To import workspaces:
sudo -u irisadmin /usr/illumon/latest/bin/iris workspace_data_tool --readCsv --file <backup file>.workspace.csv
To import dashboards:
sudo -u irisadmin /usr/illumon/latest/bin/iris workspace_data_tool --readCsv --file <backup file>.dashboard.csv
To import draft queries:
sudo -u irisadmin /usr/illumon/latest/bin/iris workspace_data_tool --readCsv --file <backup file>.draftQuery.csv
To import dashboard overrides:
sudo -u irisadmin /usr/illumon/latest/bin/iris workspace_data_tool --readCsv --file <backup file>.dashboardOverride.csv
Once the desired steps are finished, restart the WebClientData persistent query.
Schema files
Schema files are placed into a tar file, so the first step is to create a directory to contain them and to un-tar the file on the target system. For example:
TEMP_SCHEMA_DIR=$(sudo -u irisadmin mktemp -d -t schemas.XXXXXX)
sudo -u irisadmin tar -xvf <tar file> -C ${TEMP_SCHEMA_DIR}
Then you can import the schema files. To import all the schemas in the directory:
sudo -u irisadmin /usr/illumon/latest/bin/dhconfig schema import --directory ${TEMP_SCHEMA_DIR}
See the full dhconfig schema documentation for more details on how to import schema files. In particular:
- The
--namespace
option can restrict the imports to specific namespaces. - The
--update
option will overwrite any schemas that already exist on the target system with the versions from this directory.
Property files
Property files are placed into a tar file, so the first step is to create a directory to contain them and to un-tar the file on the target system. For example:
TEMP_PROP_DIR=$(sudo -u irisadmin mktemp -d -t props.XXXXXX)

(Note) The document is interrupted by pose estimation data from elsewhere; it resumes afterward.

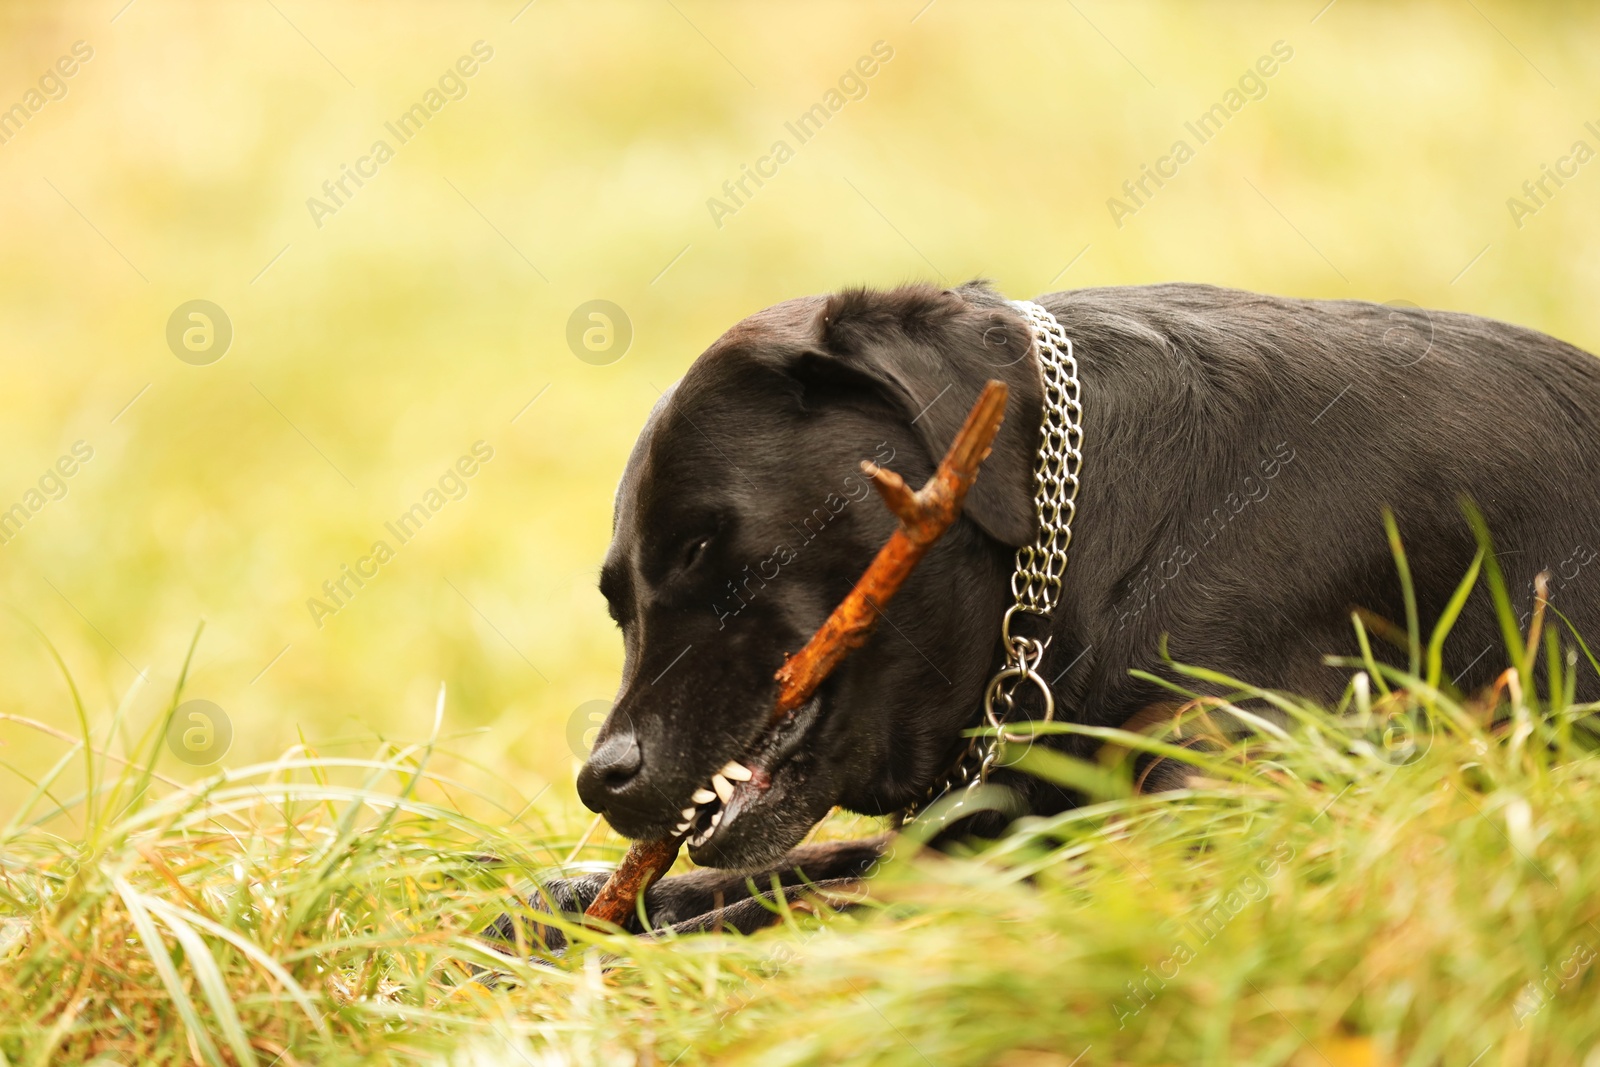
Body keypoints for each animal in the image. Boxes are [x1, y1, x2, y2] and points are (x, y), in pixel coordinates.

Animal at [540, 279, 1600, 940]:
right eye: (617, 601)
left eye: (700, 548)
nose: (601, 779)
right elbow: (799, 863)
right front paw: (561, 906)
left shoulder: (1190, 827)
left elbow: (805, 896)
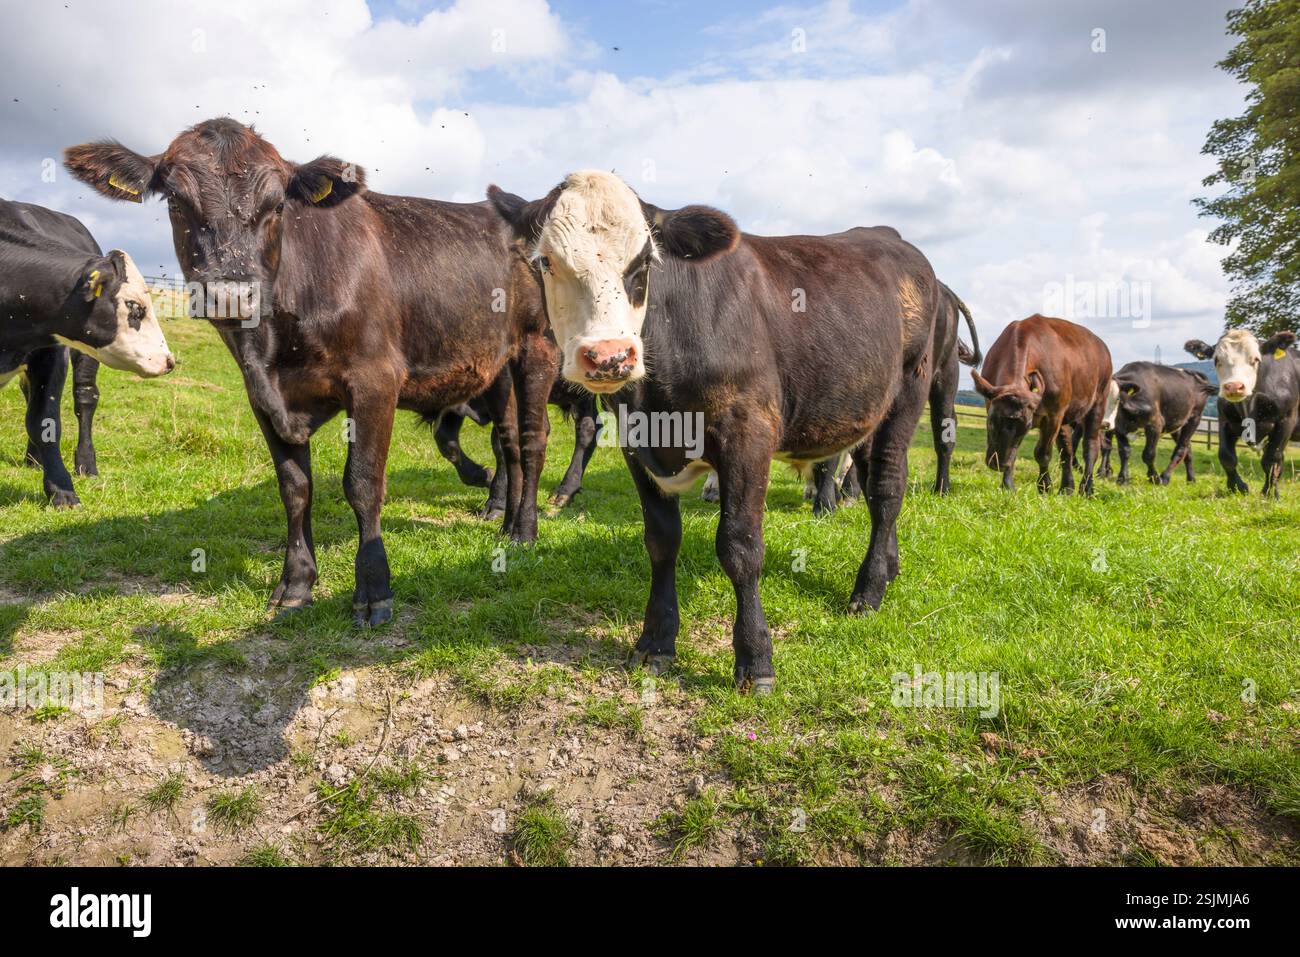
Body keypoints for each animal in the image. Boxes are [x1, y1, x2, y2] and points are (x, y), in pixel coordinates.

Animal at [1, 197, 174, 506]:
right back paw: (33, 458)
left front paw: (61, 489)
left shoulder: (52, 354)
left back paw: (85, 463)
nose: (168, 360)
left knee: (85, 398)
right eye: (135, 306)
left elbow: (44, 421)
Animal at [64, 119, 556, 627]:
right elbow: (295, 487)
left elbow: (362, 484)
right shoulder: (262, 395)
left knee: (533, 440)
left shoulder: (375, 380)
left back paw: (525, 530)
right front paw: (297, 583)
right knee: (509, 442)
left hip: (538, 345)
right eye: (176, 202)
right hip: (497, 367)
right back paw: (504, 519)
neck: (273, 345)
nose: (232, 294)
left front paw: (373, 590)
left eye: (278, 204)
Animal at [489, 170, 944, 693]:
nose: (608, 355)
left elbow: (740, 546)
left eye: (645, 262)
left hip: (907, 394)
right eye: (546, 261)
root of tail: (889, 237)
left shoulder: (748, 431)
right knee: (872, 485)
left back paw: (868, 591)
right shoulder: (635, 442)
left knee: (888, 488)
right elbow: (661, 540)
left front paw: (755, 658)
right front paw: (656, 641)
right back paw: (889, 568)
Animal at [971, 314, 1112, 495]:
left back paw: (1086, 488)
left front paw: (1044, 486)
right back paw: (1067, 487)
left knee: (1091, 447)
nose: (998, 464)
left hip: (1098, 402)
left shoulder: (1053, 415)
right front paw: (1008, 485)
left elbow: (1042, 453)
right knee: (1067, 449)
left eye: (1026, 428)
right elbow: (1015, 452)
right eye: (991, 421)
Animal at [1185, 329, 1300, 497]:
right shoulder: (1225, 421)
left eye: (1256, 359)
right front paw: (1237, 487)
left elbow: (1271, 458)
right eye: (1217, 359)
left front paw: (1270, 493)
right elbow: (1226, 456)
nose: (1234, 386)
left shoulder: (1286, 420)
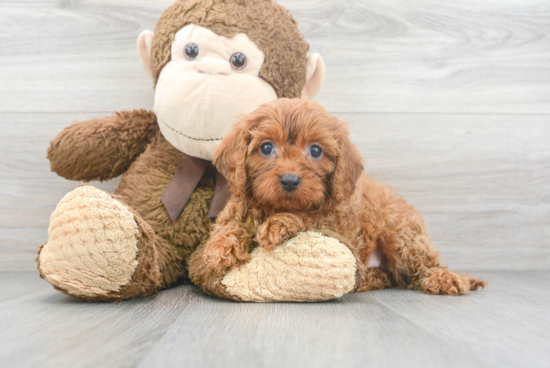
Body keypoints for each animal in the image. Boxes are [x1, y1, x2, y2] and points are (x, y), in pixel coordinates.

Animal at [204, 98, 488, 296]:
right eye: (266, 147)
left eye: (315, 151)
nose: (290, 180)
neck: (275, 205)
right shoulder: (238, 206)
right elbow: (229, 225)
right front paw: (219, 249)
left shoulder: (337, 225)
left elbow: (309, 218)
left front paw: (279, 224)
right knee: (392, 276)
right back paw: (372, 279)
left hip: (401, 235)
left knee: (422, 266)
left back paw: (445, 279)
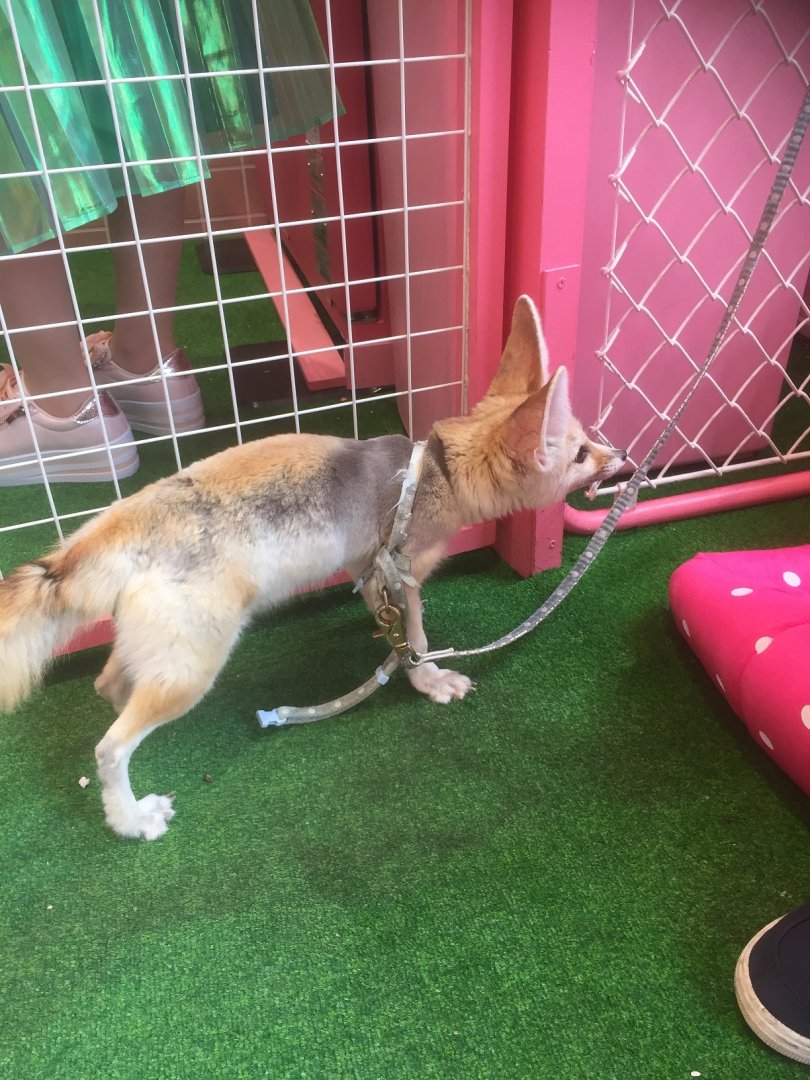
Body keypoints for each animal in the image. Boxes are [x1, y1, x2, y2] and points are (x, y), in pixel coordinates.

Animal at [0, 295, 625, 840]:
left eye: (588, 442)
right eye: (578, 455)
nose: (621, 455)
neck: (436, 473)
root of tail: (119, 521)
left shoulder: (368, 572)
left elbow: (393, 629)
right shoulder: (398, 574)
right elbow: (415, 642)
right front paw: (428, 681)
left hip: (162, 650)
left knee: (110, 685)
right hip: (191, 669)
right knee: (109, 748)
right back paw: (130, 820)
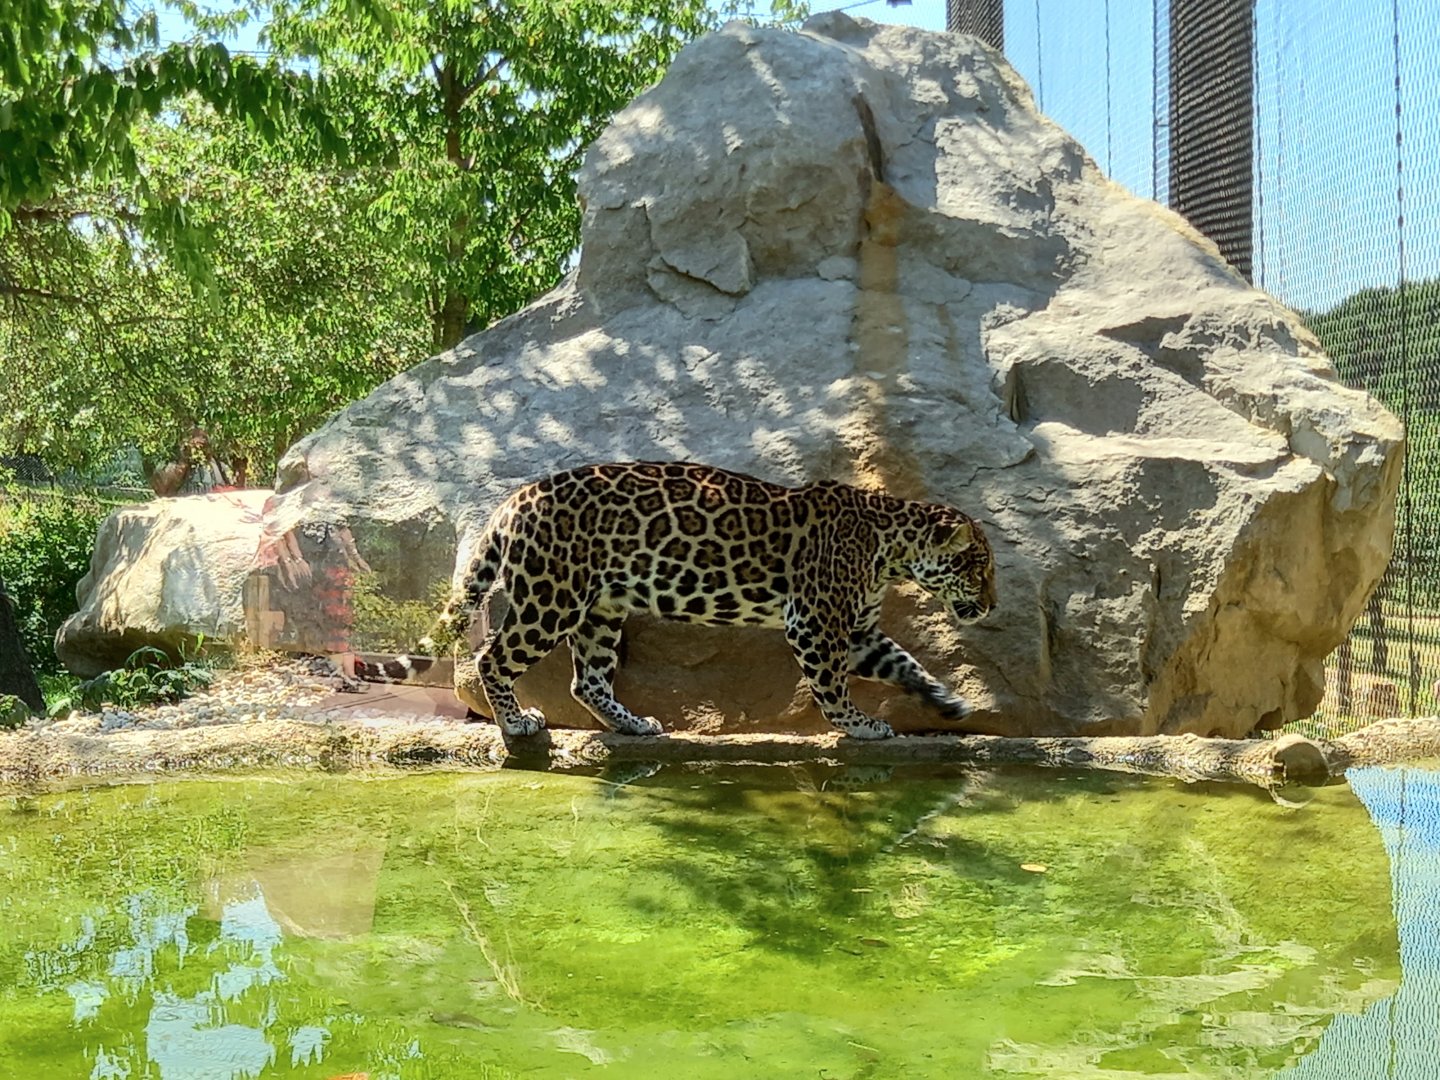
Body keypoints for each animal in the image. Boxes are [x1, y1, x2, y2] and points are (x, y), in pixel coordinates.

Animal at [415, 461, 996, 741]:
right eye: (979, 568)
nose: (991, 604)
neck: (890, 547)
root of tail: (515, 499)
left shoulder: (855, 631)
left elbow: (905, 662)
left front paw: (948, 702)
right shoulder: (816, 623)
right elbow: (832, 686)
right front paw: (860, 725)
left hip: (600, 609)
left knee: (589, 680)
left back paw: (634, 724)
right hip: (551, 599)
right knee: (492, 657)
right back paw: (516, 723)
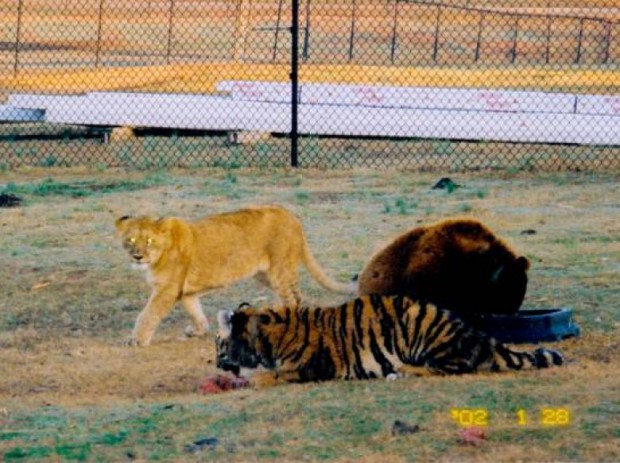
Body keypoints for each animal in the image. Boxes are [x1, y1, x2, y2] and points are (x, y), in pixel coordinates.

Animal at [115, 205, 354, 346]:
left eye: (148, 241)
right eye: (131, 240)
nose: (137, 256)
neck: (158, 256)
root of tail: (292, 217)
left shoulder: (167, 289)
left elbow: (148, 314)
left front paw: (136, 340)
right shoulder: (186, 292)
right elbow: (195, 312)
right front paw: (198, 331)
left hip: (279, 270)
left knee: (294, 298)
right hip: (264, 274)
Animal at [216, 294, 564, 388]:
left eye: (219, 344)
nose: (218, 365)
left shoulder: (311, 368)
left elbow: (271, 375)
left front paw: (250, 379)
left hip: (419, 327)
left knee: (449, 368)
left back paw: (401, 372)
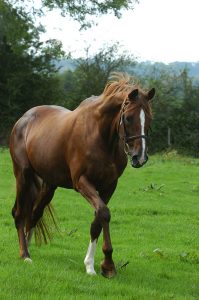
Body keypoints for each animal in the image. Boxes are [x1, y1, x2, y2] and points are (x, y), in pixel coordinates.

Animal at [9, 72, 155, 276]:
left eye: (149, 118)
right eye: (128, 118)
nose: (139, 157)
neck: (101, 137)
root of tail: (24, 119)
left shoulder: (109, 186)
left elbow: (97, 221)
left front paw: (93, 265)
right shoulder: (82, 183)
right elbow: (104, 213)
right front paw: (107, 264)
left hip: (49, 184)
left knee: (34, 213)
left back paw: (28, 247)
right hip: (23, 176)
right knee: (19, 213)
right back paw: (24, 254)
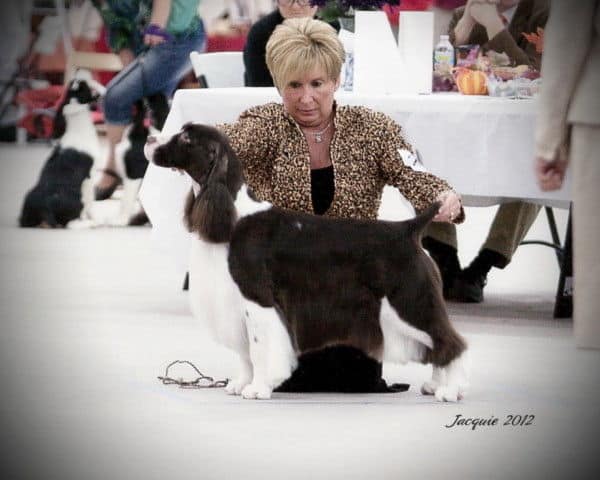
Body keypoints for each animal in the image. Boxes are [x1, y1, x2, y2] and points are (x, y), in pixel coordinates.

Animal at [144, 123, 468, 402]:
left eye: (187, 138)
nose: (148, 139)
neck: (233, 217)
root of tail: (409, 228)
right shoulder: (235, 302)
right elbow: (245, 351)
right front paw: (241, 383)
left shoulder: (258, 297)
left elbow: (259, 348)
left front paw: (258, 388)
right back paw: (434, 385)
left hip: (409, 299)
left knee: (448, 340)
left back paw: (449, 391)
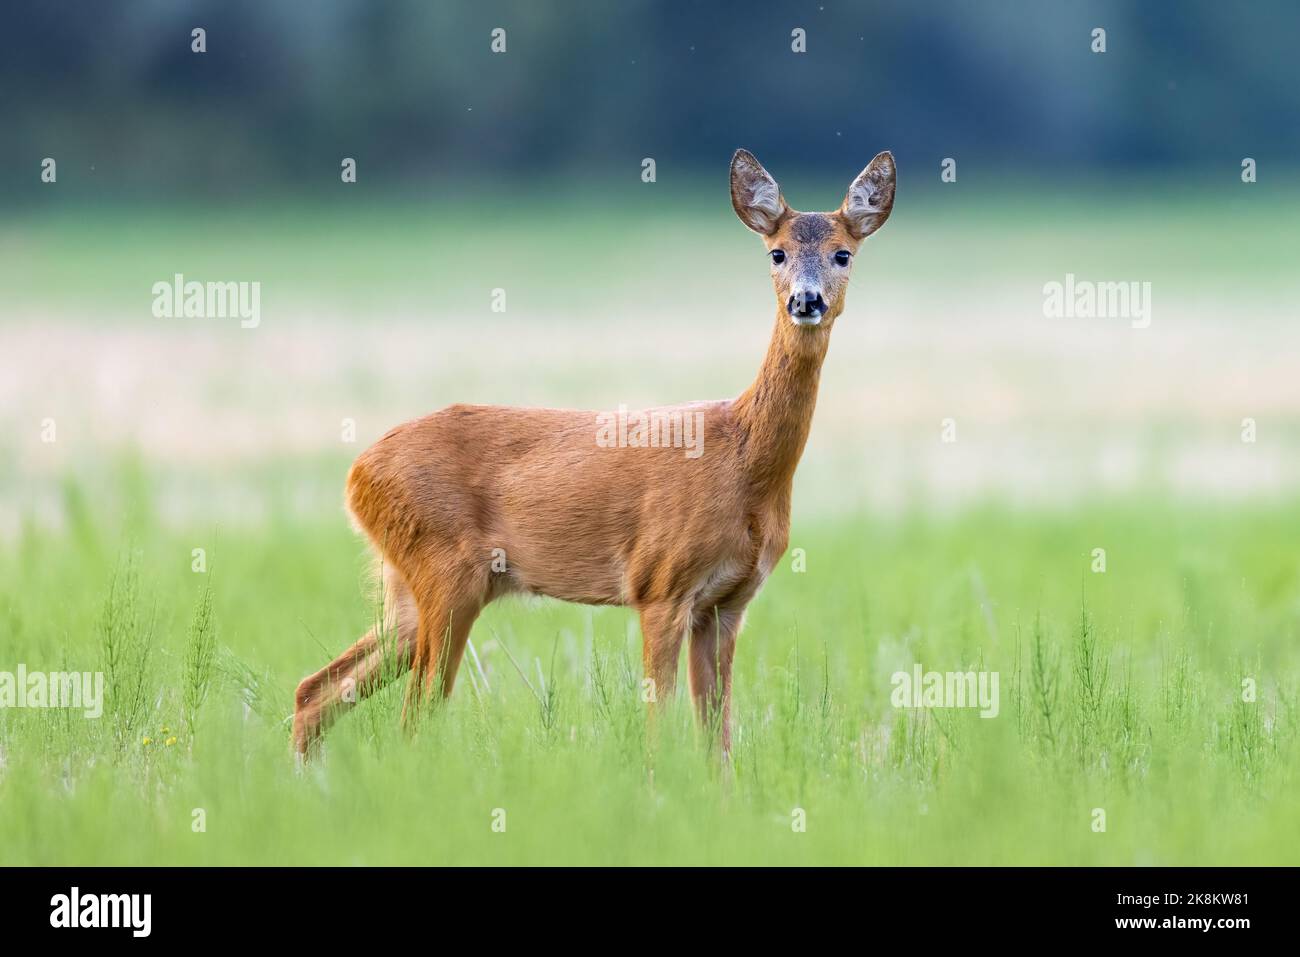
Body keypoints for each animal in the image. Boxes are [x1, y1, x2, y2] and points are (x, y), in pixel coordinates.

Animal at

sudo -u irisadmin tar -xvf <tar file> -C ${TEMP_PROP_DIR}
Then you can import the property files.
Note
If property files are being imported to a different server, you will need to edit them to ensure that host names are updated. To import all the property files in the directory:
sudo -u irisadmin /usr/illumon/latest/bin/dhconfig properties import --directory ${TEMP_PROP_DIR} <list of property files to import>
Routing file
To restore routing from the backup file, use the following command specifying the routing backup file.
Note
If the routing file is being imported to a different server, it will need to be edited to update host names.
sudo -u irisadmin /usr/illumon/latest/bin/dhconfig routing import \
-f <routing YAML file>
etcd
Follow the directions in the etcd section.